C’est une des forces de ce documentaire que de donner la parole aux artistes. Penone dit mieux que personne l’émotion que l’on ressent devant des images peintes il y a 36 000 ans (la grotte Chauvet, découverte en 1994), le sentiment, puissant dans un siècle qui a connu deux guerres mondiales, d’une permanence de l’humanité, d’un imaginaire qui appartient à tous les hommes et à toutes les époques.
De cela l’art moderne fera son miel. La juxtaposition, dans le film, de tableaux modernes, ceux de Miro notamment, et d’œuvres des cavernes est saisissante. Les signes abstraits de l’un répondent presque littéralement à ceux des autres. Il en tire, en particulier avec la série des « Constellations », un monde nouveau, une poétique propre et surprenante. Une lueur d’espoir aussi : si des humains ont pu, il y a 36 000 ans, réaliser des images qui nous parlent et nous émeuvent encore, l’espèce n’est pas nécessairement foutue…

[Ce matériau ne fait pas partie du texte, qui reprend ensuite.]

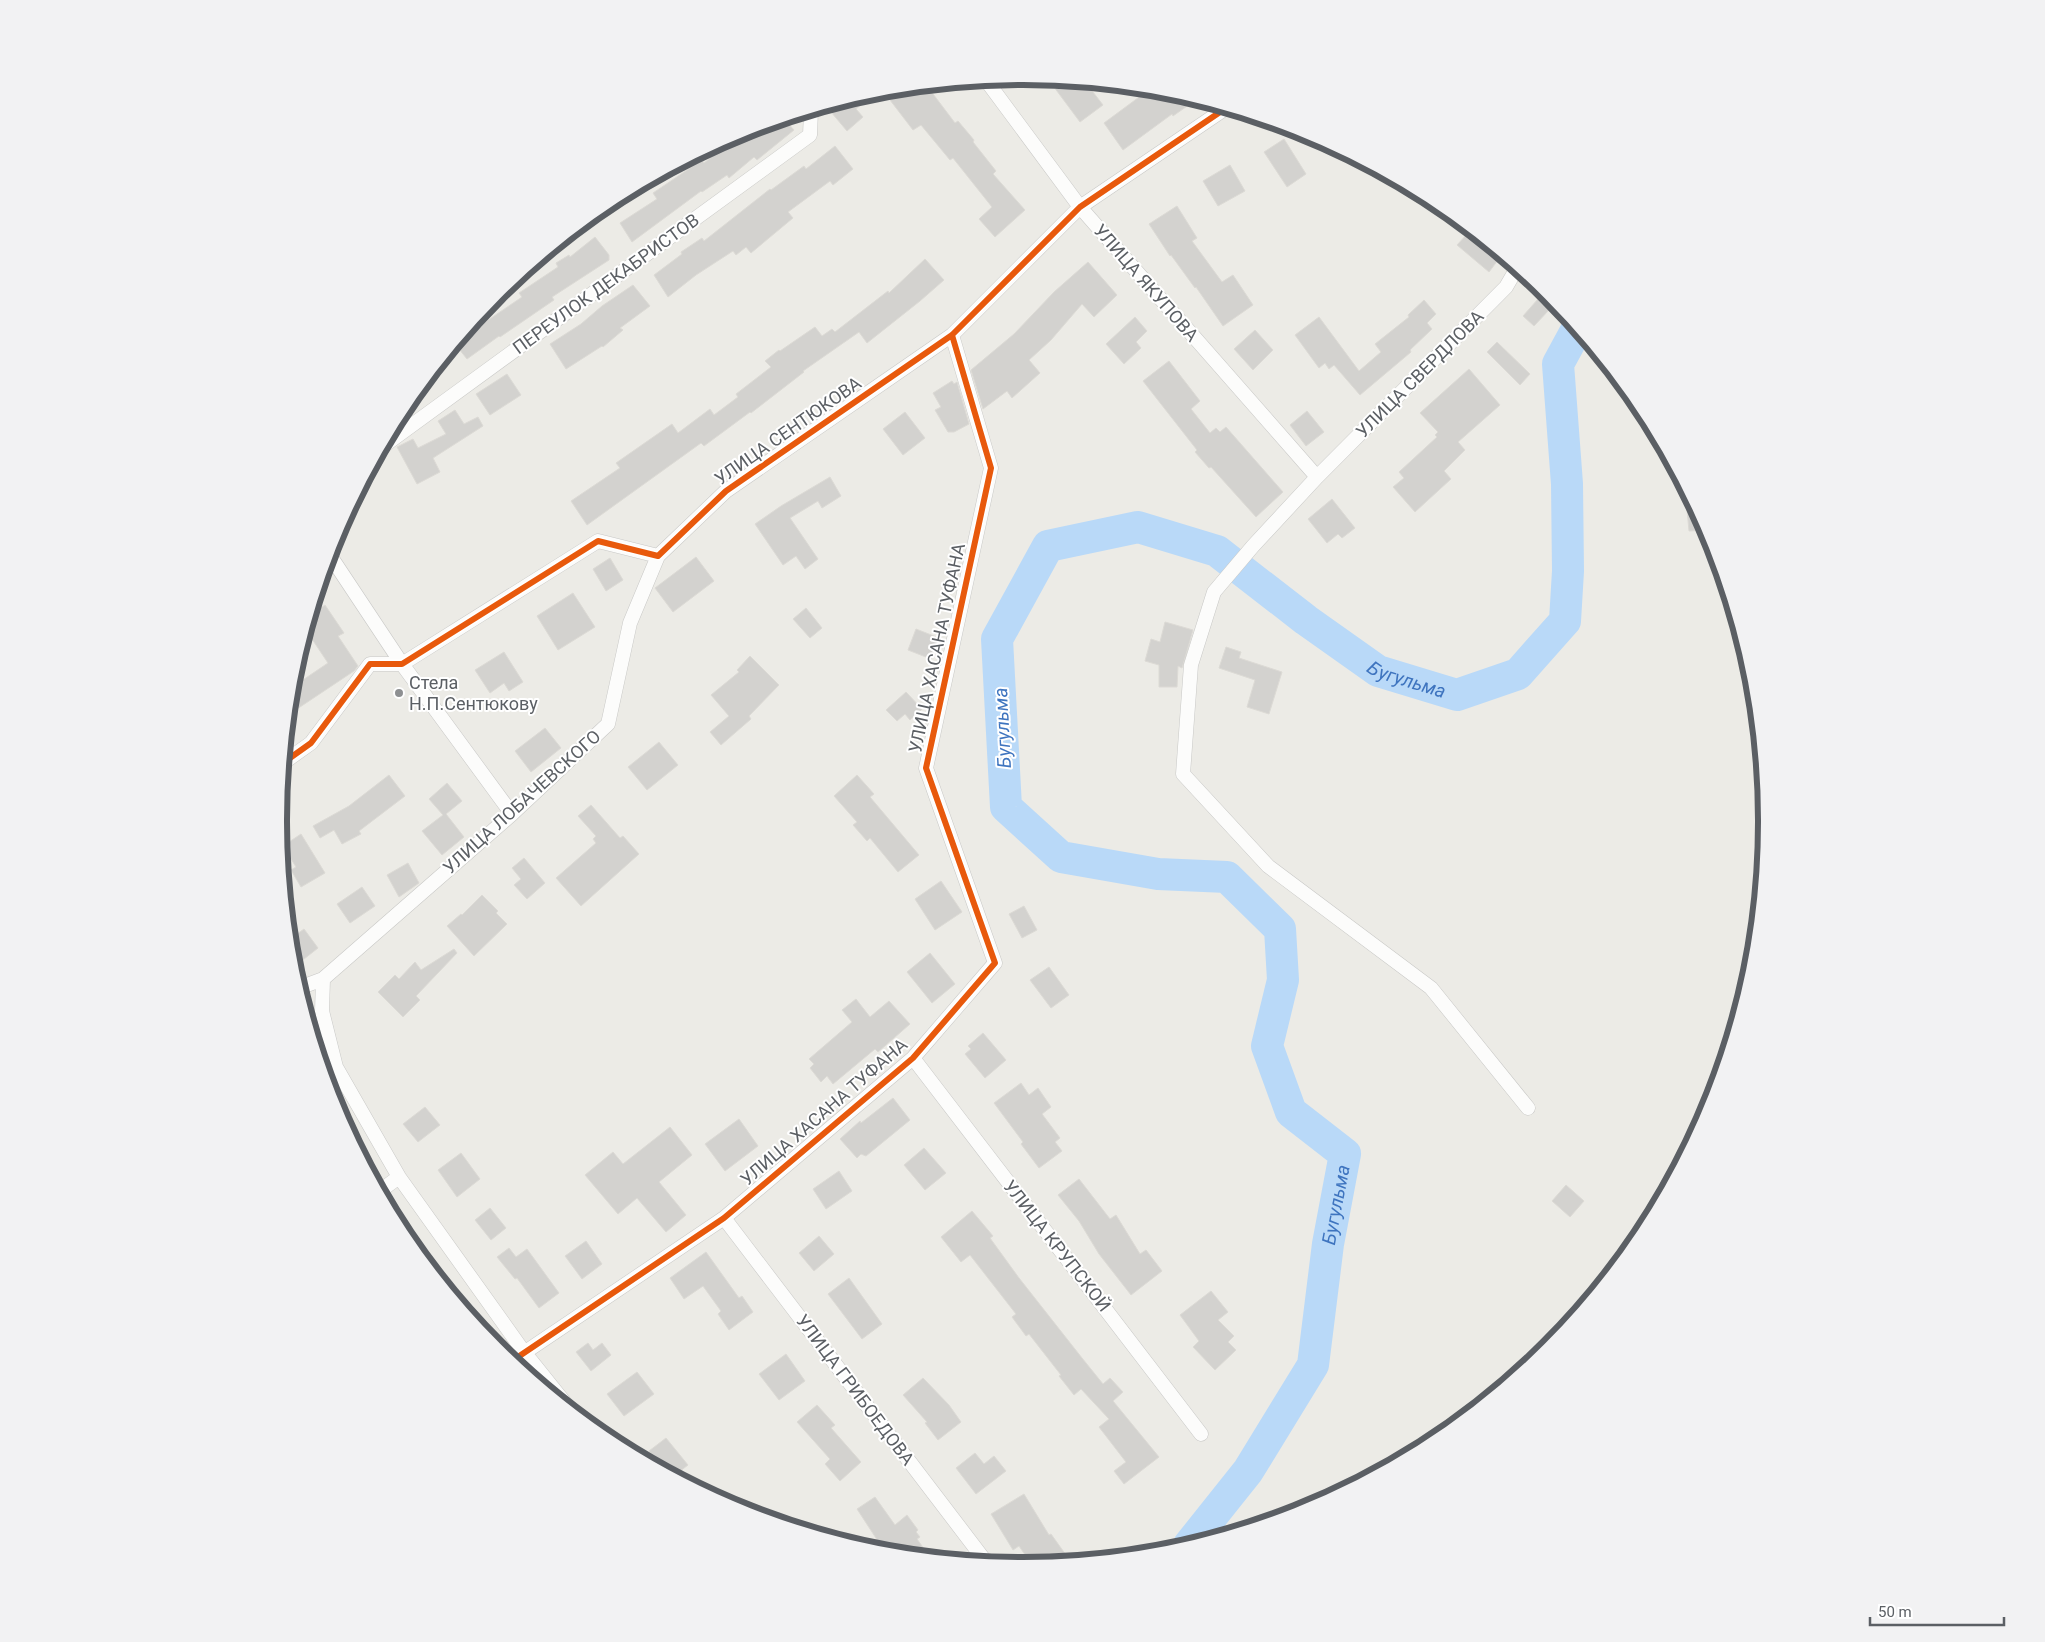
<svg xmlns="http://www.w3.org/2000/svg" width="2045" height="1642" font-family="Roboto,sans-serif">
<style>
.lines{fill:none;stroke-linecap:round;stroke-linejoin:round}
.river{stroke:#b9d9f8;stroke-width:32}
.building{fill:#d3d2cf;stroke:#dcdad5}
.street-casing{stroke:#c8c8c6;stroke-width:15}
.street{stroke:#fcfcfb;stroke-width:14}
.cycleway-casing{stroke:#fff;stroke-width:9}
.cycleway{stroke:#e8590c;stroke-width:6}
.poi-dot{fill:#8e9092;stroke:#fff;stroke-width:2}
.labels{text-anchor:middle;stroke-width:4;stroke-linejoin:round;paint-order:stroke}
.street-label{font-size:18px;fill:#5b5f64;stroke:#fff}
.poi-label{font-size:18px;fill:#5b5f64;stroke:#fff;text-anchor:start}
.water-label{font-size:19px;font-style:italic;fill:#3e74bf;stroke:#fff}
.rim{fill:none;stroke:#5b5f64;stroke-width:6}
</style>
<rect width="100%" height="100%" fill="#ecebe6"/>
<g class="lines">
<path class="river" id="s1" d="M1189 1545 1248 1471 1313 1365 1328 1244 1345 1154 1291 1112 1267 1046 1283 980 1280 929 1227 877 1158 874 1061 857 1006 807 997 639 1048 546 1138 527 1217 551 1306 620 1378 671 1457 695 1518 674 1565 621 1568 571 1567 484 1558 364 1577 329"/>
</g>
<path class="building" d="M1048 79 1086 83 1103 105 1080 122Z
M927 86 955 123 958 121 974 140 973 142 996 171 993 174 1025 210 995 237 979 219 992 207 953 158 950 160 921 125 913 130 890 100 906 88Z
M1150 89 1168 91 1197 99 1173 116 1172 114 1123 150 1104 123Z
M878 90 856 109 863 117 847 131 826 106Z
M784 119 794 130 757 160 754 157 729 178 727 175 702 192 701 191 632 242 620 223 657 199 653 193 702 160 704 163 734 139 738 144 758 127Z
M1284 139 1306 174 1287 187 1264 152Z
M835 146 853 169 833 185 830 181 788 212 793 218 751 253 746 247 736 255 733 251 696 275 668 297 654 275 682 254 681 252 702 238 704 241 770 189 771 190 804 166 806 169Z
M1230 165 1245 191 1218 206 1203 181Z
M1177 206 1197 238 1192 241 1222 282 1233 275 1253 305 1223 326 1196 287 1195 288 1171 255 1170 256 1149 224Z
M1468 233 1480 244 1483 241 1501 256 1489 272 1457 245Z
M595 237 609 255V260L552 297 554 300 500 337 499 336 467 359 455 344 469 327 472 331 522 297 519 293 558 267 556 263 569 255 570 257Z
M925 259 944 280 920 301 867 343 859 332 803 371 804 372 751 413 750 412 704 446 701 443 587 525 571 501 620 468 616 463 672 424 678 433 710 409 714 415 738 397 736 394 771 367 765 361 779 350 780 351 815 327 822 336 832 329 835 332 888 291 889 293Z
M1088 262 1117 295 1094 317 1082 304 1051 340 1029 360 1040 373 1012 398 1007 391 983 409 971 370 1014 334 1054 292Z
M633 285 650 306 620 328 623 330 603 347 602 346 566 369 550 344 581 324 602 306Z
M1538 299 1549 310 1534 326 1523 316Z
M1424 300 1436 314 1427 323 1432 329 1410 350 1411 352 1360 395 1334 365 1329 369 1325 363 1319 368 1295 335 1319 317 1359 371 1381 352 1375 344 1409 317 1408 315Z
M1135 317 1147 331 1136 342 1141 348 1124 364 1106 344Z
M1255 330 1273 350 1253 370 1234 349Z
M1497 342 1530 374 1520 385 1487 352Z
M1169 361 1200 401 1191 409 1210 433 1216 428 1220 432 1226 427 1283 492 1256 517 1211 467 1209 468 1195 452 1197 450 1143 381Z
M1469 369 1500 405 1458 442 1465 450 1444 471 1451 479 1415 512 1393 487 1404 478 1399 472 1437 437 1435 435 1438 432 1420 413Z
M507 374 521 395 490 415 476 394Z
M952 381 954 384 957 382 969 424 954 432H948L935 410 941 407 933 393Z
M455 410 464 424 478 417 483 426 433 458 440 472 417 484 397 447 413 439 418 448 446 434 438 421Z
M1307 411 1324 432 1306 446 1290 425Z
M905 412 925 438 903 455 883 429Z
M830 477 841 496 822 508 818 501 790 518 818 559 805 569 796 556 783 565 755 524 781 506Z
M1685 489 1700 517 1707 530 1689 531Z
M1332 499 1355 528 1342 538 1338 534 1327 543 1308 519Z
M696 557 714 581 673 612 655 588Z
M610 558 623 580 606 591 593 569Z
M573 593 595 627 558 650 537 616Z
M325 605 344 633 338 636 358 666 354 671 288 715 291 688 328 663 306 630 311 615Z
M806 608 822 628 810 638 793 619Z
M1165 622 1193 630 1182 668 1178 666 1177 687H1159V665L1145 661 1151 639 1160 642Z
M916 629 939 638 931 659 908 650Z
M1226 647 1241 652 1239 658 1282 672 1269 714 1247 707 1255 680 1219 668Z
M504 652 523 682 509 691 504 683 490 693 475 670Z
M750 656 779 685 749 716 751 719 721 745 710 732 729 716 711 695 739 672 737 670Z
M906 692 922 709 910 720 905 714 897 721 886 710Z
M545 728 561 748 531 772 515 751Z
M659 742 678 765 647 790 628 767Z
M389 775 405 796 359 831 361 834 342 844 334 830 320 838 313 826 349 806Z
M857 775 874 794 870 797 919 855 898 872 870 838 867 841 853 825 857 822 834 796Z
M447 783 462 801 446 814 464 837 442 855 422 831 443 815 429 799Z
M591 805 620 838 623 836 639 854 581 906 556 878 596 843 593 839 596 836 578 816Z
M301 834 325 873 301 887 291 870 296 867 283 846Z
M524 858 545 883 527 899 514 885 521 879 512 868Z
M408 863 419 883 399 897 387 875Z
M941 881 962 912 935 930 915 899Z
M362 887 375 906 350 923 337 904Z
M482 895 498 911 496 913 507 924 474 956 447 926 461 914 462 915Z
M1024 906 1037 930 1022 938 1009 914Z
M304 929 318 948 299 963 291 952 289 940Z
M454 949 457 953 416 996 420 1000 403 1017 378 992 395 975 399 979 415 962 421 970Z
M930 953 955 984 932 1003 907 972Z
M1049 967 1069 995 1051 1008 1030 980Z
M856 999 870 1017 889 1001 910 1024 878 1052 875 1049 833 1084 827 1076 821 1082 810 1068 814 1064 809 1059 852 1022 842 1010Z
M983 1033 1006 1060 985 1078 965 1054 971 1049 968 1046Z
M1021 1083 1029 1095 1038 1088 1051 1107 1042 1114 1060 1138 1055 1142 1062 1151 1039 1168 1021 1144 1023 1142 994 1103Z
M893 1098 910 1120 866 1156 861 1154 857 1158 840 1139 860 1121 861 1123Z
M425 1107 440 1125 418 1142 403 1124Z
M739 1119 758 1146 725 1171 705 1144Z
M670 1127 692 1155 659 1182 686 1215 666 1232 637 1198 618 1214 585 1175 613 1152 623 1164Z
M924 1148 946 1173 925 1190 904 1165Z
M461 1153 480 1179 457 1197 438 1170Z
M839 1171 852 1191 826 1209 813 1189Z
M1079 1179 1110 1219 1116 1215 1140 1254 1146 1250 1162 1271 1131 1295 1099 1254 1079 1221 1058 1195Z
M1566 1185 1584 1201 1570 1217 1552 1201Z
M490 1208 506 1228 491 1240 475 1220Z
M972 1211 993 1236 990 1238 1019 1278 1082 1358 1103 1384 1110 1378 1123 1392 1113 1401 1159 1457 1124 1484 1114 1471 1126 1462 1099 1427 1109 1419 1081 1389 1074 1395 1059 1376 1061 1375 1029 1334 1026 1336 1012 1317 1016 1314 970 1255 961 1262 941 1237Z
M819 1236 834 1254 814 1271 799 1253Z
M586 1241 602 1264 582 1279 565 1256Z
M509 1248 516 1257 527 1249 559 1293 539 1308 517 1278 515 1279 497 1257Z
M706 1252 739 1298 742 1296 753 1312 729 1330 718 1314 721 1311 703 1286 684 1299 670 1278Z
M849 1278 882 1324 862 1339 828 1294Z
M1211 1291 1228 1312 1218 1320 1234 1336 1228 1342 1236 1350 1215 1370 1193 1347 1199 1341 1180 1315Z
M588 1343 593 1350 602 1343 611 1355 591 1371 576 1352Z
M786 1354 805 1381 779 1400 759 1374Z
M637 1372 654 1394 624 1416 607 1394Z
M923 1378 949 1405 961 1422 938 1440 925 1423 927 1422 903 1395Z
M817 1405 835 1425 831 1428 861 1462 840 1481 825 1464 830 1459 797 1422Z
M666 1438 688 1465 675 1475 663 1469 649 1451Z
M975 1453 984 1464 994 1456 1006 1471 976 1494 956 1468Z
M1024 1494 1049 1535 1051 1534 1066 1555 1057 1562 1032 1565 1019 1546 1013 1550 991 1514Z
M875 1497 895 1525 907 1515 918 1530 916 1532 920 1537 917 1539 929 1556 885 1552 857 1509Z"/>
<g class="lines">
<g class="street-casing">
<path id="street" d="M986 80 1080 207 1317 477
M1517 268 1506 287 1317 477 1253 546 1214 592 1191 665 1183 774 1268 866 1431 988 1528 1108
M382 447 810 135 811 111
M329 554 402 664 512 814
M283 763 311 743 370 664H402L598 541 658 556 726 491 952 335 1080 207 1226 108
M323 979 322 1011 336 1067 399 1177 524 1352 569 1408
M299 988 323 979 512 814 608 724 630 623 658 556
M913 1058 1201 1434
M380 1191 399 1177
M724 1218 986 1562
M512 1361 724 1218 913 1058 995 963 926 768 991 468 952 335"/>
</g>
<use href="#street" class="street"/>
<g class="cycleway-casing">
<path id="cycleway" d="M283 763 311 743 370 664H402L598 541 658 556 726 491 952 335 1080 207 1226 108
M512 1361 724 1218 913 1058 995 963 926 768 991 468 952 335"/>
</g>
<use href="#cycleway" class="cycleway"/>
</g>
<circle class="poi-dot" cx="399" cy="693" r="5"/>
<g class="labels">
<g class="street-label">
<text transform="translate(1146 283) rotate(49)" y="6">УЛИЦА ЯКУПОВА</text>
<text transform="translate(606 284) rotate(-36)" y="6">ПЕРЕУЛОК ДЕКАБРИСТОВ</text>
<text transform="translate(1420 374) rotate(-45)" y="6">УЛИЦА СВЕРДЛОВА</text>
<text transform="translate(788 431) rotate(-35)" y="6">УЛИЦА СЕНТЮКОВА</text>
<text transform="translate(937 648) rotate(-78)" y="6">УЛИЦА ХАСАНА ТУФАНА</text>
<text transform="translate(522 802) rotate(-42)" y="6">УЛИЦА ЛОБАЧЕВСКОГО</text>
<text transform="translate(824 1112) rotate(-41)" y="6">УЛИЦА ХАСАНА ТУФАНА</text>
<text transform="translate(1057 1246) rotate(52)" y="6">УЛИЦА КРУПСКОЙ</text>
<text transform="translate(855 1390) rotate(53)" y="6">УЛИЦА ГРИБОЕДОВА</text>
</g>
<g class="poi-label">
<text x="409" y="689">Стела<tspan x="409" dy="21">Н.П.Сентюкову</tspan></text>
</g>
<g class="water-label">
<text dy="7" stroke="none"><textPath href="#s1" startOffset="1686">Бугульма</textPath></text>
<text transform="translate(1002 728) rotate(-93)" y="7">Бугульма</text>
<text dy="7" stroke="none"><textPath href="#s1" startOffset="381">Бугульма</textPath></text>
</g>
</g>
<path d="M0 0H2045V1642H0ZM1022 85H1023A735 735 0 0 1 1758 820V822A735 735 0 0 1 1023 1557H1022A735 735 0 0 1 287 822V820A735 735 0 0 1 1022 85Z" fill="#f2f2f3" fill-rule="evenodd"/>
<path class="rim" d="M1022 85H1023A735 735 0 0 1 1758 820V822A735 735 0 0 1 1023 1557H1022A735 735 0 0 1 287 822V820A735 735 0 0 1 1022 85Z"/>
<path d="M1870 1617v8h134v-8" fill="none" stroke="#5b5f64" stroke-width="2.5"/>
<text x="1878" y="1617" font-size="15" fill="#5b5f64" stroke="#ffffff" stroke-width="4" paint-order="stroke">50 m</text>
</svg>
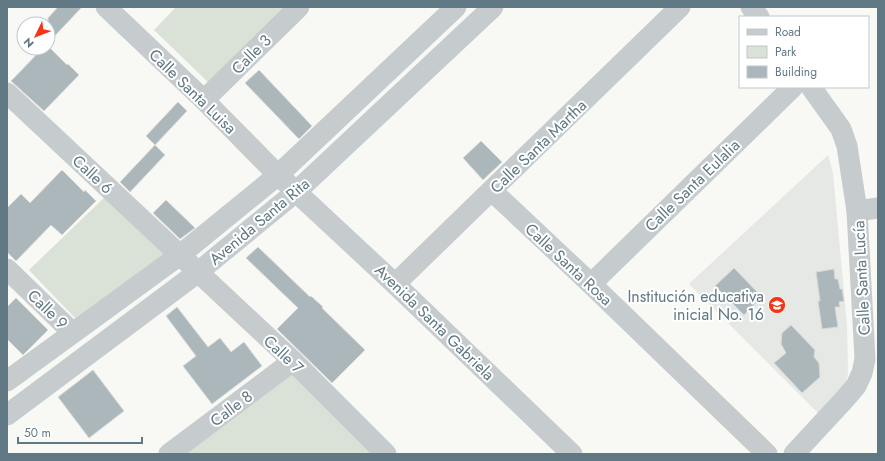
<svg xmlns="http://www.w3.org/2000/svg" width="885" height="461" font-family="Jost,sans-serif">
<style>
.built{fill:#e6e8e6}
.green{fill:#dae1d6}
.building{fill:#abb7bb;stroke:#dadad7}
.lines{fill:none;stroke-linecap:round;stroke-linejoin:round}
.minor{stroke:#c6cbce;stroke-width:21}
.labels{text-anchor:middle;stroke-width:4;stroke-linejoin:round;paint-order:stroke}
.street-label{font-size:16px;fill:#607883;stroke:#fff}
.poi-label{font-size:16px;fill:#607883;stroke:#fff;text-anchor:end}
</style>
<rect width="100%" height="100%" fill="#f8f8f5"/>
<path class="built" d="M828 155 833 173 847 325 848 371 847 382 820 415 689 284Z"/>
<g class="green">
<path d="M176 7H290L211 85 154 30Z"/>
<path d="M107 195 166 254 82 321 75 318 29 270Z"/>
<path d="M287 375H300L381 454H182Z"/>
</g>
<g class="building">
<path d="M58 7H82L48 43V18Z"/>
<path d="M48 46 67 65 68 64 79 75 44 111 11 81 43 48H48Z"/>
<path d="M259 70 312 126 299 139 245 83Z"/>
<path d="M178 102 187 111 155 145 146 136Z"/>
<path d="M481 141 502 162 483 180 463 158Z"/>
<path d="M155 145 165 155 130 192 120 182Z"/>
<path d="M62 170 84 192 85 190 96 201 62 235 51 225 16 261 7 252V208L21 194 30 203Z"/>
<path d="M166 200 195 228 180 239 153 213Z"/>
<path d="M258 247 310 297 311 296 323 307 322 308 365 350 332 383 277 329 298 308 246 258Z"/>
<path d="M734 268 762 297 744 315 715 286Z"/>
<path d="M834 269 835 279H838L840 289H842L844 301 839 302 840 307H835L838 327 822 329 818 301H820L816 272Z"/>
<path d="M16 298 48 330 23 355 7 339V307Z"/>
<path d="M177 307 208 347 220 338 231 352 244 342 262 366 212 404 183 366 196 356 166 316Z"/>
<path d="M791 325 815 350 814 357 819 363 820 377 802 393 774 363 786 353 781 344 782 333Z"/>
<path d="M93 370 124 411 89 438 58 397Z"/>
</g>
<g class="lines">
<g class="minor">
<path d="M106 7 204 100 278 175 395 284 572 454"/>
<path d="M751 7 759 17"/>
<path d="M7 93 293 361 386 454"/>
<path d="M204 100 299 7"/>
<path d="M492 191 591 284 767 454"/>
<path d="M857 211 878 208"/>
<path d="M7 269 72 332"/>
<path d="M395 284 680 7"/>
<path d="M591 284 793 87"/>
<path d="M7 381 180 255 278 175 456 7"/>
<path d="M7 415 197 273 297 191 493 7"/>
<path d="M169 454 293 361"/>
<path d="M794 454 843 401 856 386 862 373 865 359 857 211 847 146 841 129 811 87"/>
</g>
</g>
<defs>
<symbol id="school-disc" viewBox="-11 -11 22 22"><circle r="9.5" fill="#f53518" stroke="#fff"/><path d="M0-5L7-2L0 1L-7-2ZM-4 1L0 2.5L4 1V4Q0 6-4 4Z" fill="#fff"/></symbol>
</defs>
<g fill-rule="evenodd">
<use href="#school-disc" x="767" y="295" width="20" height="20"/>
</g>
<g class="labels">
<g class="street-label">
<text transform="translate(251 54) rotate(-45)" y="6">Calle 3</text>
<text transform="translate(193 91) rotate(44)" y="6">Calle Santa Luisa</text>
<text transform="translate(538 146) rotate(-44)" y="6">Calle Santa Martha</text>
<text transform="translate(93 174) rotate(43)" y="6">Calle 6</text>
<text transform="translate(692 185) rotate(-44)" y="6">Calle Santa Eulalia</text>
<text transform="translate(259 221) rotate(-40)" y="6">Avenida Santa Rita</text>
<text transform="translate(569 264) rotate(43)" y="6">Calle Santa Rosa</text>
<text transform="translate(861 278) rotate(-93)" y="6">Calle Santa Lucía</text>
<text transform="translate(48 309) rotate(44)" y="6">Calle 9</text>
<text transform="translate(435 322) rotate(44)" y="6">Avenida Santa Gabriela</text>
<text transform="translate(284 354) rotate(43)" y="6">Calle 7</text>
<text transform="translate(231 408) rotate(-37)" y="6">Calle 8</text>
</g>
<g class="poi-label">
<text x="764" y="302">Institución educativa<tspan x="764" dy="18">inicial No. 16</tspan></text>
</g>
</g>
<rect width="885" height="461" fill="none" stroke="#607883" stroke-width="16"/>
<rect x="739" y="16" width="130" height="72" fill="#ffffff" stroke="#bfc9cd"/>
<rect x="747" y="29" width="20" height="6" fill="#c6cbce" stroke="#bfc9cd"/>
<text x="775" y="36" font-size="12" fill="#607883">Road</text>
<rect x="747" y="46" width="20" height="12" fill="#dae1d6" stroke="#bfc9cd"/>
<text x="775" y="56" font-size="12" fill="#607883">Park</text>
<rect x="747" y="66" width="20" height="12" fill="#abb7bb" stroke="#bfc9cd"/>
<text x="775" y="76" font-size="12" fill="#607883">Building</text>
<g transform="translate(36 36) rotate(227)"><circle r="19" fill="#ffffff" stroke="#bfc9cd"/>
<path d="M0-3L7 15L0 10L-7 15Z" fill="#f53518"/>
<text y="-6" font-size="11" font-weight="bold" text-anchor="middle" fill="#607883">N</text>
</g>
<path d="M18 437v6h124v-6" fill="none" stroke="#607883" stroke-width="2"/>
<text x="24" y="437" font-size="12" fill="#607883" stroke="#ffffff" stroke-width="3" paint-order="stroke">50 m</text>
</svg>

Un chapitre particulièrement réjouissant traite des « Vénus ». Ainsi nomme-t-on des petites statuettes féminines qui permettent aux étudiants d’histoire de l’art d’apprendre le mot « callipyge ». Leurs prudes professeurs le préfèrent à sa définition complète : elles ont de gros fessiers et des seins énormes. A une époque où l’espérance de vie ne devait pas excéder 20 ans, la maternité a son importance… A tout point de vue puisque, comme le fait remarquer un philosophe qui n’a pas ses yeux dans sa poche, vues de profil, ces statuettes font penser à des sexes masculins. Ce que Barcelo confirme d’un radical « C’est comme des bites », avant d’en conclure qu’une femme aurait très bien pu les façonner…
« J’étais là. »
Comme elles auraient pu être les auteures des peintures pariétales, d’autant que leurs hommes étaient au boulot, dehors, à traquer l’aurochs, et que ces œuvres témoignent d’une maîtrise qui n’est pas celle d’un amateur se délassant en peignant au retour de la chasse. A dire vrai, et ce n’est pas non plus pour rien dans le fascinant mystère de l’art des cavernes, on n’en sait rien. Cela n’empêche toutefois pas de rêver, devant ces empreintes de mains, signe millénaire qui veut toujours dire la même chose : « J’étais là. » On le retrouve aujourd’hui dans les graffitis du street art, ceux de Banksy notamment.
36 000 ans d’art moderne, de Chauvet à Picasso, de Manuelle Blanc (Fr., 2018, 53 min). Disponible sur arte.tv jusqu’au 25 mai.